Occupational Therapist Schools:
Becoming an Occupational Therapist
As an occupational therapist, you could be a real hero for countless people who require help to live more productive, independent lives. If you are naturally caring, trustworthy and patient, and enjoy dreaming up creative solutions, occupational therapist schools can put you on the path to a truly rewarding career.
Understand the Difference Between "Occupational Therapist" and "Occupational Therapist Assistant"
Both jobs are growing in demand and serve a common purpose, complementing each other. But, although there is only one word of difference between these job titles, the educational requirements for each are very far apart. The levels of responsibility are also vastly different.
Occupational therapists are the decision makers, and by law, must be highly educated. They supervise the occupational therapist assistants. Occupational therapists are responsible for devising the treatment plans that help their clients attain fuller lives at home and/or work.
Occupational therapists must be able to assess the complex physical, mental and emotional conditions that affect their clients, and then form ingenious strategies to overcome those barriers. Their clients can vary substantially—from the permanently disabled to injured workers; from infants and toddlers to the elderly; from the mentally ill to those fighting addiction or other disorders.

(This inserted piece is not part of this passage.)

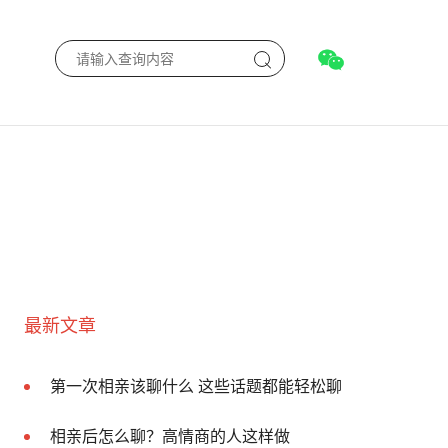
最新文章
第一次相亲该聊什么 这些话题都能轻松聊
相亲后怎么聊？高情商的人这样做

While occupational therapist assistants serve the same clients, they are required to have far less education. Under the supervision of occupational therapists, they carry out the prescribed activities and exercises laid out in their clients' treatment plans. They monitor the performance of those activities, provide encouragement, and make sure each task is done correctly. Occupational therapist assistants must record their clients' progress, and may also be responsible for documenting the billing of their health insurance providers.
Select the Right Schooling
The typical minimum educational requirement for a career as an occupational therapist is a master's degree from an accredited program. Therefore, it is essential that you choose a graduate school with an occupational therapist program that is accredited by the Accreditation Council for Occupational Therapy Education (ACOTE).
If you choose to prepare for a graduate program in occupational therapy, the best undergraduate majors are generally considered to be those in biology, sociology, psychology, anthropology, or the liberal arts. Once in graduate school, you can expect demanding coursework in the biological, physical and behavioral sciences, as well as theory and skills in applied occupational therapy. Most programs also include 24 weeks of supervised work in the field.
Occupational therapist assistants, on the other hand, typically enter the field with an associate's degree from a program accredited by ACOTE. Their coursework generally includes subjects like basic medical terminology, anatomy and physiology, mental health, physical disabilities, pediatrics, and gerontology. Occupational therapy assistant programs also typically include 16 weeks of supervised work in the field.
Get Proper Certification
With the right education, both occupational therapists and occupational therapist assistants are ready to meet the final requirements for entry into their professions. Every U.S. state regulates occupational therapists, and the majority of U.S. states also regulate occupational therapist assistants.
Different states have different regulations and use different terms, but whether it is called licensure, registration, or certification, it still comes down to one big thing. You must pass a certification exam, either the state's own or, more commonly, from the National Board for Certification in Occupational Therapy.
Occupational therapists that pass their exam earn the title Occupational Therapist Registered (OTR). For occupational therapist assistants that pass their exam, they are awarded the title Certified Occupational Therapy Assistant (COTA).
Begin the Journey
Whether you choose to become an occupational therapist or an occupational therapist assistant, the personal rewards that come from working in this field can be enormous. So if you are genuinely compassionate and don't mind a little hard work on the way to such a career, then having a look at a few occupational therapist schools is a great way to start. Motivated people who are in need of a little assistance could soon be thanking you!